After successfully introducing a pilot program this past fall in the Obstetrics & Gynecology Department, Yale University Health Services is aiming to expand its interactive Web site, which allows electronic communication between Yale Health Plan members and staff. The Web-based program can now be used in the Pediatrics Department, and if things go as planned, the system will be in place in the other departments by this fall.

Yale Health Online will allow health plan members to make or cancel appointments, ask for medical information, refill prescriptions, and obtain test results all via the Internet. The system will be encrypted to protect information.

UHS Director Paul Genecin said one of the goals of the program is to enable members to communicate with the medical staff at their own convenience. Instead of calling a secretary and leaving a message for the doctor, the patient can contact the staff directly via e-mail, eliminating the “middleman.” Genecin said the online system will be “fantastic for reducing phone tag between patients and staff.”

The online service will not replace the telephone completely. Genecin said that even after it is fully put into action, people will still have the option of taking care of their medical needs over the phone. But Genecin said health plan members may find the online system more useful for routine procedures, such as refilling a prescription or scheduling an appointment. This will benefit patients who are severely sick and need to contact a doctor immediately by clearing up the incredibly busy phone lines.

Although some students said they would still prefer to do things the traditional way, many of them acknowledged the usefulness and efficiency of the new system.
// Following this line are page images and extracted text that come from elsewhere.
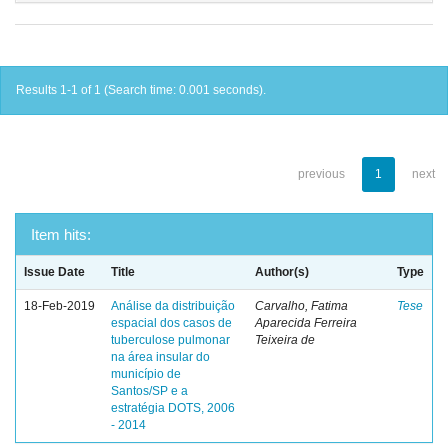
Results 1-1 of 1 (Search time: 0.001 seconds).
previous
1
next
Item hits:
Issue Date
Title
Author(s)
Type
18-Feb-2019
Análise da distribuição
Carvalho, Fatima
Tese
espacial dos casos de
Aparecida Ferreira
tuberculose pulmonar
Teixeira de
na área insular do
município de
Santos/SP e a
estratégia DOTS, 2006
- 2014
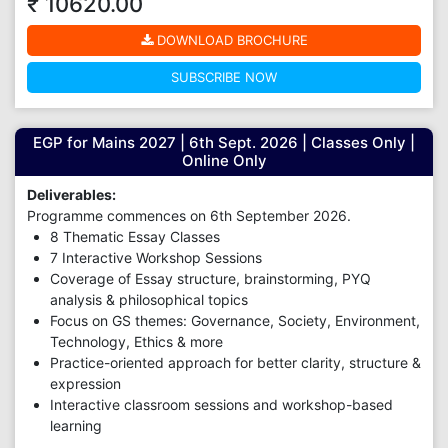
₹ 10620.00
DOWNLOAD BROCHURE
SUBSCRIBE NOW
EGP for Mains 2027 | 6th Sept. 2026 | Classes Only |
Online Only
Deliverables:
Programme commences on 6th September 2026.
8 Thematic Essay Classes
7 Interactive Workshop Sessions
Coverage of Essay structure, brainstorming, PYQ
analysis & philosophical topics
Focus on GS themes: Governance, Society, Environment,
Technology, Ethics & more
Practice-oriented approach for better clarity, structure &
expression
Interactive classroom sessions and workshop-based
learning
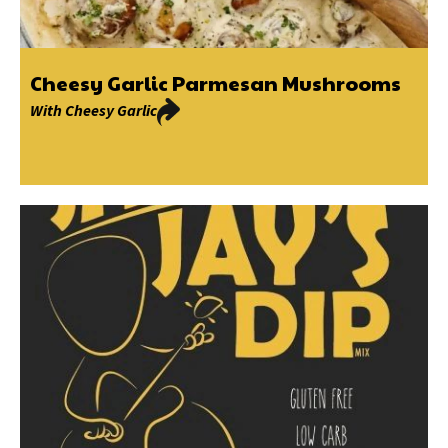
Cheesy Garlic Parmesan Mushrooms
With
Cheesy Garlic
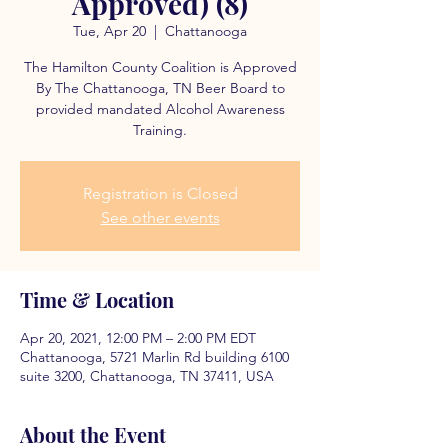
Approved) (8)
Tue, Apr 20
  |  
Chattanooga
The Hamilton County Coalition is Approved
By The Chattanooga, TN Beer Board to
provided mandated Alcohol Awareness
Training.
Registration is Closed
See other events
Time & Location
Apr 20, 2021, 12:00 PM – 2:00 PM EDT
Chattanooga, 5721 Marlin Rd building 6100
suite 3200, Chattanooga, TN 37411, USA
About the Event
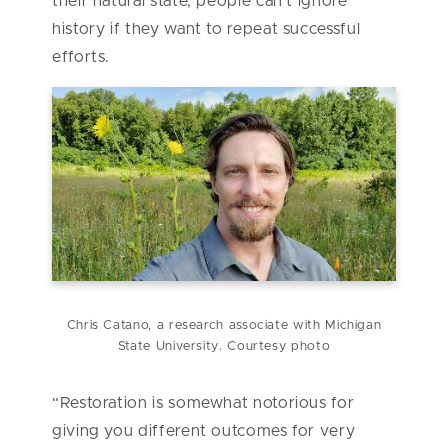
their natural state, people can’t ignore
history if they want to repeat successful
efforts.
Chris Catano, a research associate with Michigan
State University. Courtesy photo
“Restoration is somewhat notorious for
giving you different outcomes for very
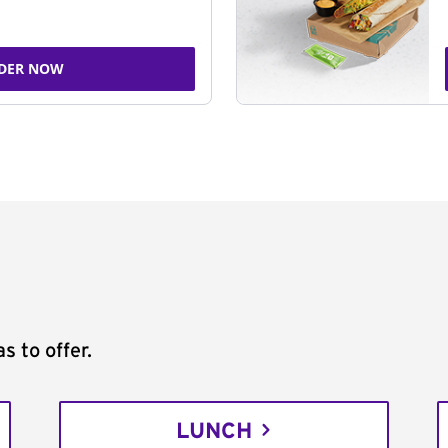
DER NOW
s to offer.
LUNCH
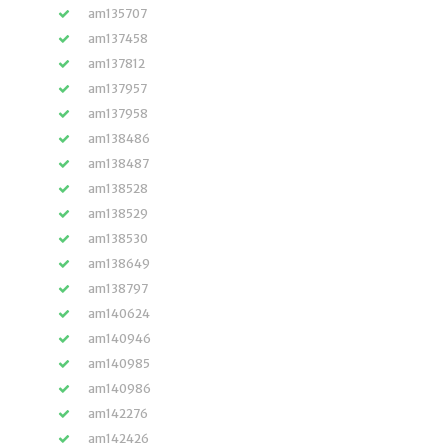
am135707
am137458
am137812
am137957
am137958
am138486
am138487
am138528
am138529
am138530
am138649
am138797
am140624
am140946
am140985
am140986
am142276
am142426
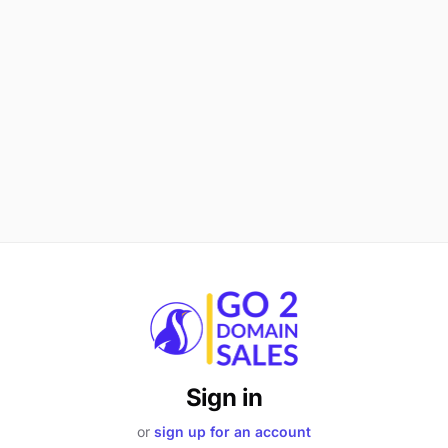
Sign in
or
sign up for an account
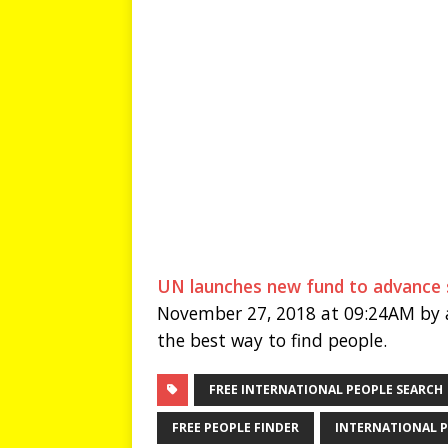
UN launches new fund to advance s
November 27, 2018 at 09:24AM by a
the best way to find people.
FREE INTERNATIONAL PEOPLE SEARCH
FREE PEOPLE FINDER
INTERNATIONAL P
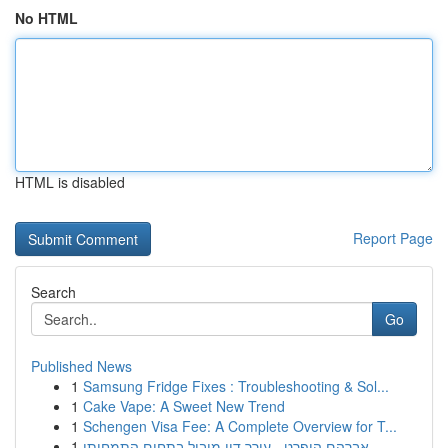
No HTML
HTML is disabled
Report Page
Search
Go
Published News
1
Samsung Fridge Fixes : Troubleshooting & Sol...
1
Cake Vape: A Sweet New Trend
1
Schengen Visa Fee: A Complete Overview for T...
1
אברהם הופרט - עורך דין מוביל בתחום התמחותו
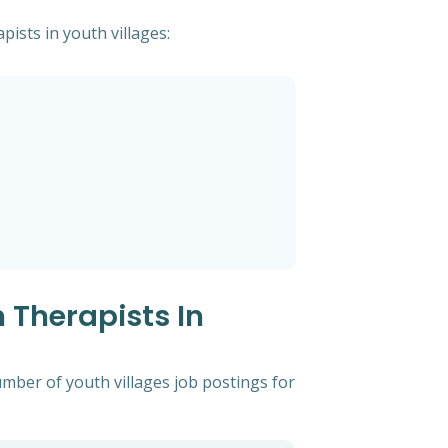
pists in youth villages:
 Therapists In
mber of youth villages job postings for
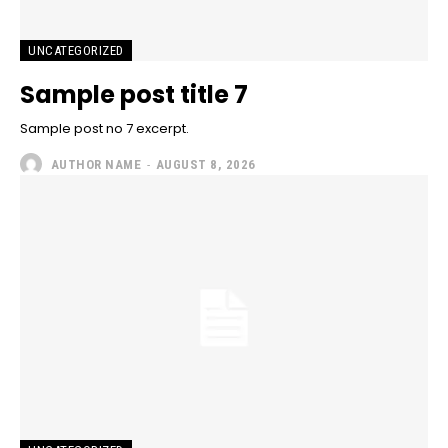
UNCATEGORIZED
Sample post title 7
Sample post no 7 excerpt.
AUTHOR NAME
-
AUGUST 8, 2026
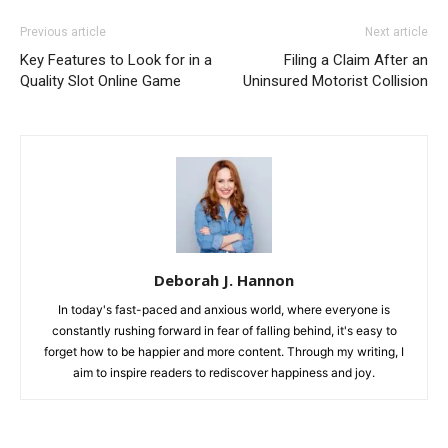
Previous article
Next article
Key Features to Look for in a
Filing a Claim After an
Quality Slot Online Game
Uninsured Motorist Collision
Deborah J. Hannon
In today's fast-paced and anxious world, where everyone is
constantly rushing forward in fear of falling behind, it's easy to
forget how to be happier and more content. Through my writing, I
aim to inspire readers to rediscover happiness and joy.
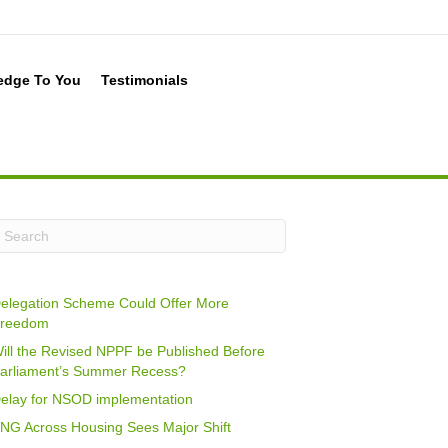
edge To You
Testimonials
elegation Scheme Could Offer More
reedom
ill the Revised NPPF be Published Before
arliament’s Summer Recess?
elay for NSOD implementation
NG Across Housing Sees Major Shift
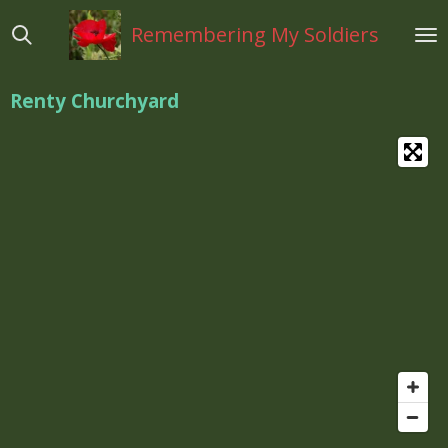
Ga
Remembering My Soldiers
direct
naar
de
Renty Churchyard
hoofdinhoud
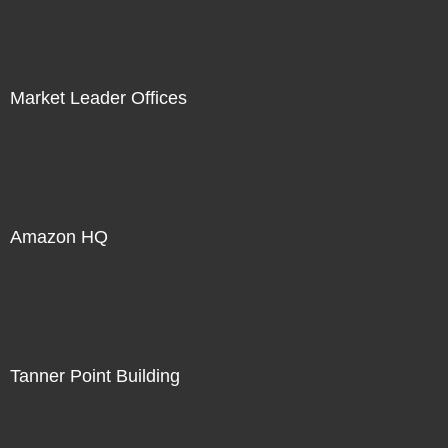
Market Leader Offices
Amazon HQ
Tanner Point Building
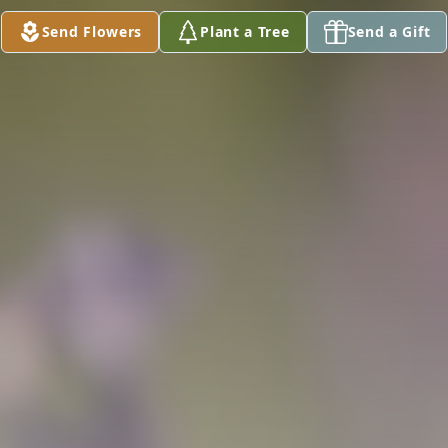
Send Flowers
Plant a Tree
Send a Gift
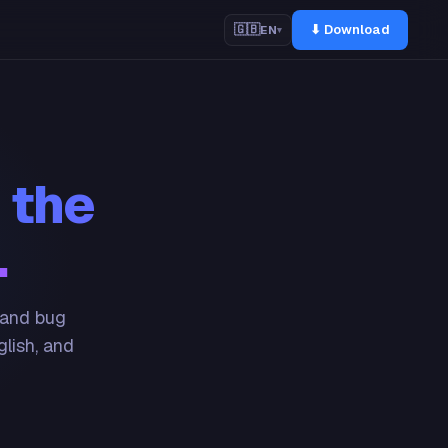
⬇ Download
🇬🇧
EN
▾
 the
.
 and bug
glish, and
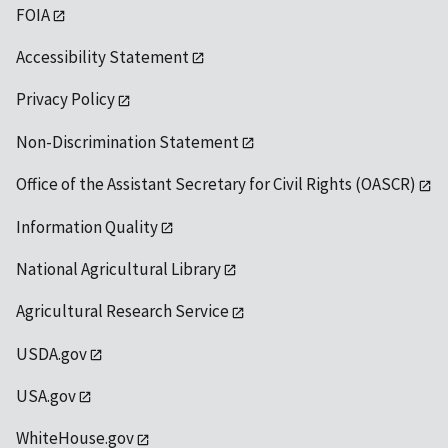
FOIA
Accessibility Statement
Privacy Policy
Non-Discrimination Statement
Office of the Assistant Secretary for Civil Rights (OASCR)
Information Quality
National Agricultural Library
Agricultural Research Service
USDA.gov
USA.gov
WhiteHouse.gov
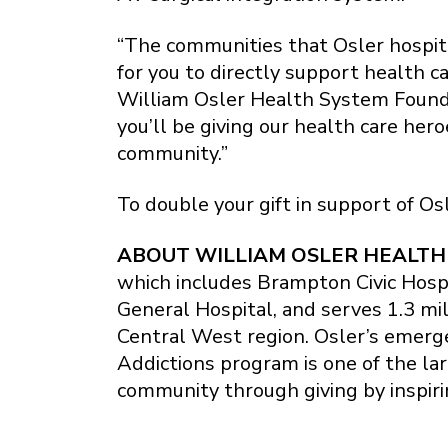
“The communities that Osler hospit
for you to directly support health
William Osler Health System Founda
you’ll be giving our health care her
community.”
To double your gift in support of Os
ABOUT WILLIAM OSLER HEALTH
which includes Brampton Civic Hosp
General Hospital, and serves 1.3 mi
Central West region. Osler’s emerg
Addictions program is one of the la
community through giving by inspiri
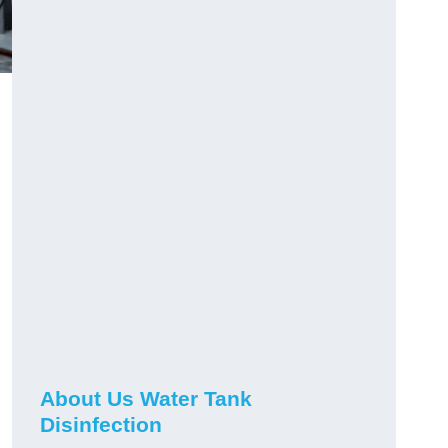
About Us Water Tank
Disinfection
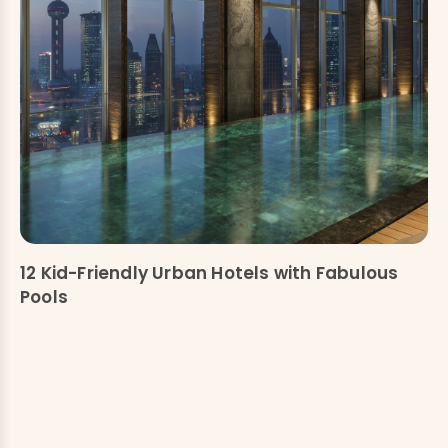
12 Kid-Friendly Urban Hotels with Fabulous
Pools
“For me, it would probably be fine either way, but I could see how it would be more convenient for some people,” Katie Goettsche ’05 said.

For many other health plan members, though, the system is a dream come true. No more calling only during office hours; no more waiting endlessly for test results; no more time-consuming trips to UHS to take care of prescription refills or other minor problems.

“I think this new system will make things a lot easier,” Aravinda Ananda ’05 said. “I wouldn’t use [the online system] for anything extremely important, but I would definitely use it to schedule an appointment.”

Yale is not the only university to offer this Web-based health system. According to the UHS Web site, the health services at Duke, Dartmouth, and the University of Colorado have instituted similar pilot programs, which have, for the most part, been successful.

Genecin said the extent to which the system will be employed will depend on the success of the pilot program. He said that at the very least, Yale Health Online will be used for appointments and prescription refills, but added he would like to see the system be used for more. Eventually, UHS may create a personal secure Web page for each health plan member that would list all of the patient’s information, including immunization records. Members would then have the option to update any new information via the Web, instead of having to do it over the phone or at the UHS office.

Genecin said Yale Health Online will be ideal for people studying or working abroad. These members can electronically request services, such as dose adjustments, instead of constantly making long-distance phone calls. Also, if a person comes in for an appointment the day before going off on a long trip, lab results can be obtained electronically from abroad.

“I feel that [the Web-based system] presents enormous opportunities for us advancing as a society,” Jacob Rubin ’02 said.